6. The UAV attitude sliding mode control method for multi-scenario interference according to claim 1, characterized in that, The updated sliding mode control parameter set also includes: When the absolute value of the actual roll angle or actual pitch angle is greater than the set safety boundary, increase the sliding mode gain of the corresponding channel and add an attitude recovery term pointing to the safety area. The calculated target parameters are weighted and summed with the historical parameter values from the previous sampling time to output the sliding mode control parameter set.
7. The UAV attitude sliding mode control method for multi-scenario interference according to claim 1, characterized in that, The calculated target control torque includes: For each decoupled channel, a nonlinear terminal sliding surface with a sign function is constructed based on the attitude tracking error, the error change rate, the updated adaptive gain, and the terminal index.

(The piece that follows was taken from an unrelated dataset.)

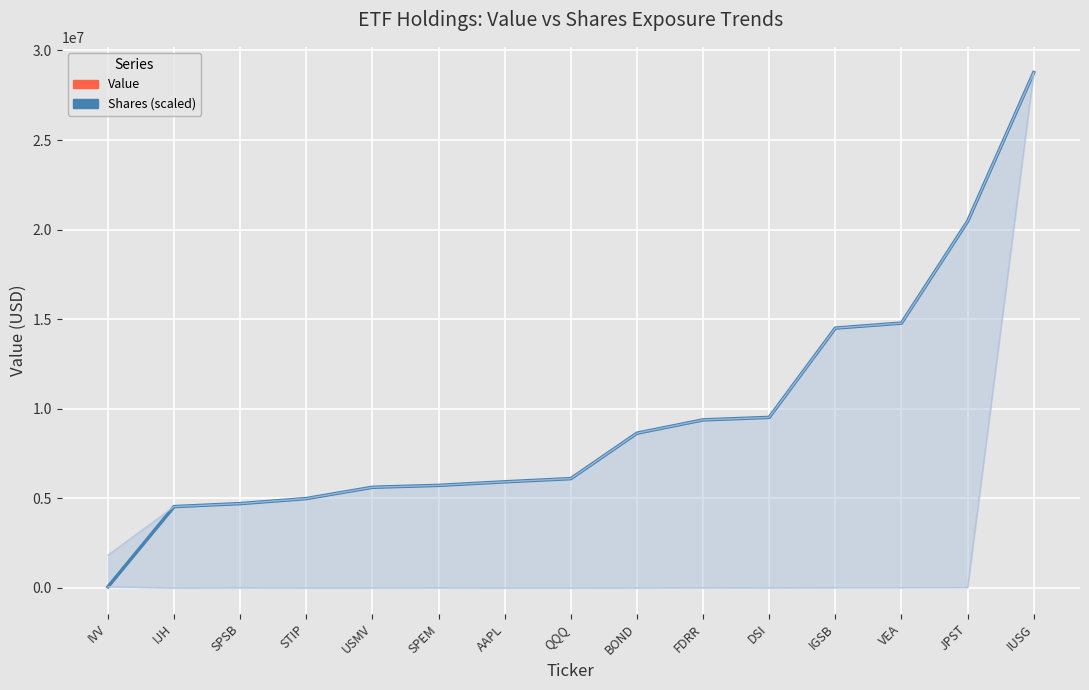

What position from the left is USMV?

5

The target control torque for each channel is calculated based on the terminal sliding surface, the preset nonlinear term components, the estimated lumped interference value, and the updated sliding gain.

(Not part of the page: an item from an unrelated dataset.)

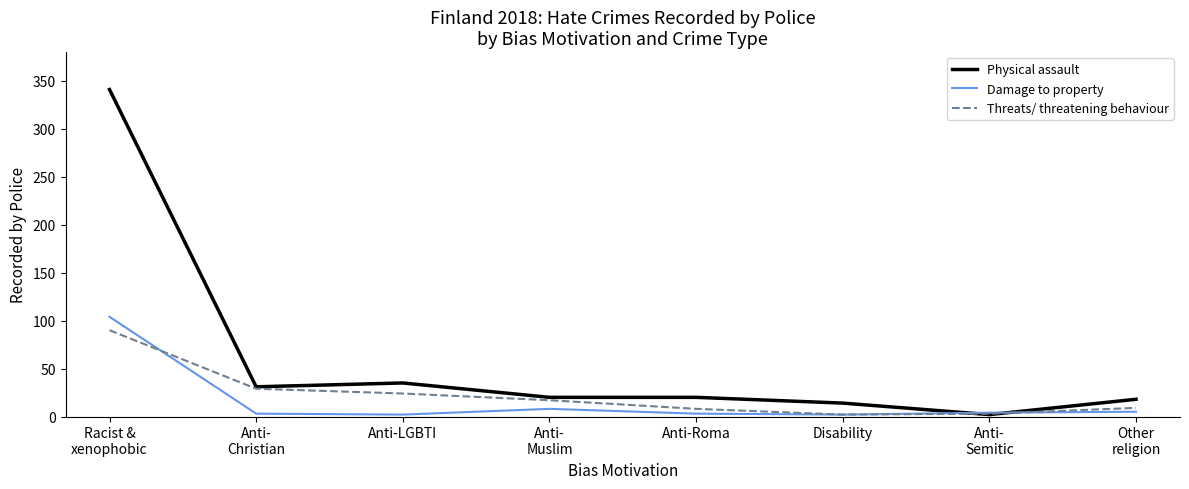

After their last crossing, which series has the higher values: Damage to property or Threats/ threatening behaviour?

Threats/ threatening behaviour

8. The UAV attitude sliding mode control method for multi-scenario interference according to claim 1, characterized in that, Before acquiring the desired attitude command data for the drone, scenario verification is also performed, including: Multi-scenario input verification signals are generated based on time-series segmentation to obtain the preset desired attitude angle vector and desired attitude angular velocity vector; Multiple scene interference signals are generated based on the same timing sequence and injected into the quadrotor dynamics equations as external interference torques. The multi-scenario input verification signal and multi-scenario interference signal, in sequence, include the large-angle step stage, the medium-angle ramp stage, the small-angle sine stage, the rapid maneuver stage, the extreme attitude stage, and the multi-channel coupling stage.

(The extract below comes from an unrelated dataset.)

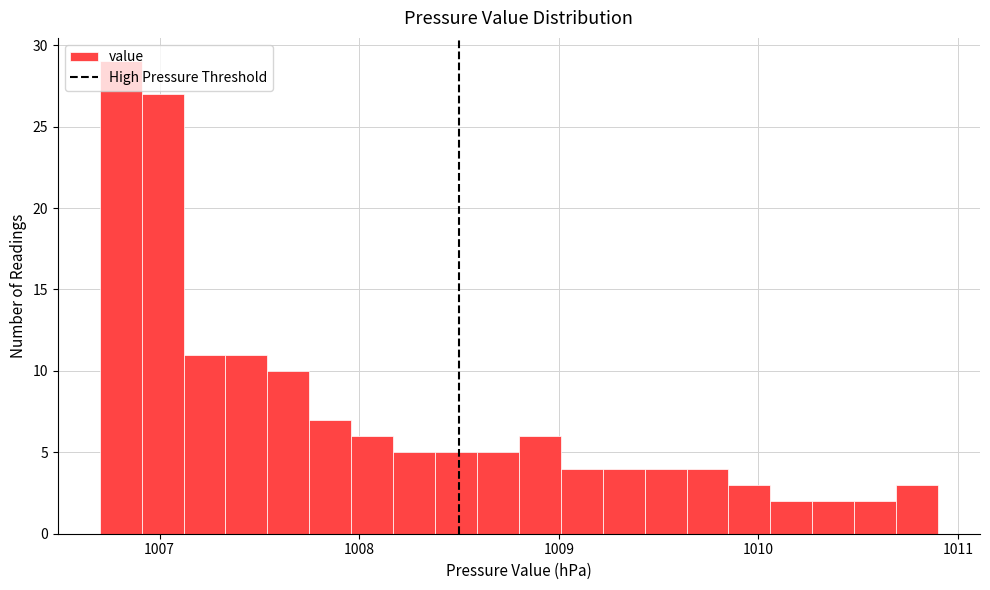

Read against the x-axis, roughly where is the centre of the tallest bar?

1006.8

9. A sliding mode control method for UAV attitude oriented to multi-scenario interference according to claim 8, characterized in that, The multi-scenario input verification signals include: A step function is used to superimpose the amplitudes of multiple target values when an angle step input is applied. During the mid-angle ramp phase, input a combined signal containing the ramp slope and the holding amplitude; Input a multi-frequency composite sinusoidal signal during the small-angle sinusoidal phase; During the rapid maneuver phase, a combination of square wave, high-frequency large-amplitude sine wave, and sudden large command signal is input; During the extreme attitude phase, input the asymptotic approach safety limit command, which is controlled by the safety limit approximation coefficient; During the multi-channel coupling stage, input signals with large-error in-phase sinusoidal and alternating modes with phase differences are combined into each channel.
10. A UAV attitude sliding mode control system for multi-scenario interference, comprising a processor and a memory, characterized in that, The memory stores a computer program, and the processor executes the computer program to implement a UAV attitude sliding mode control method for multi-scenario interference as described in any one of claims 1-9.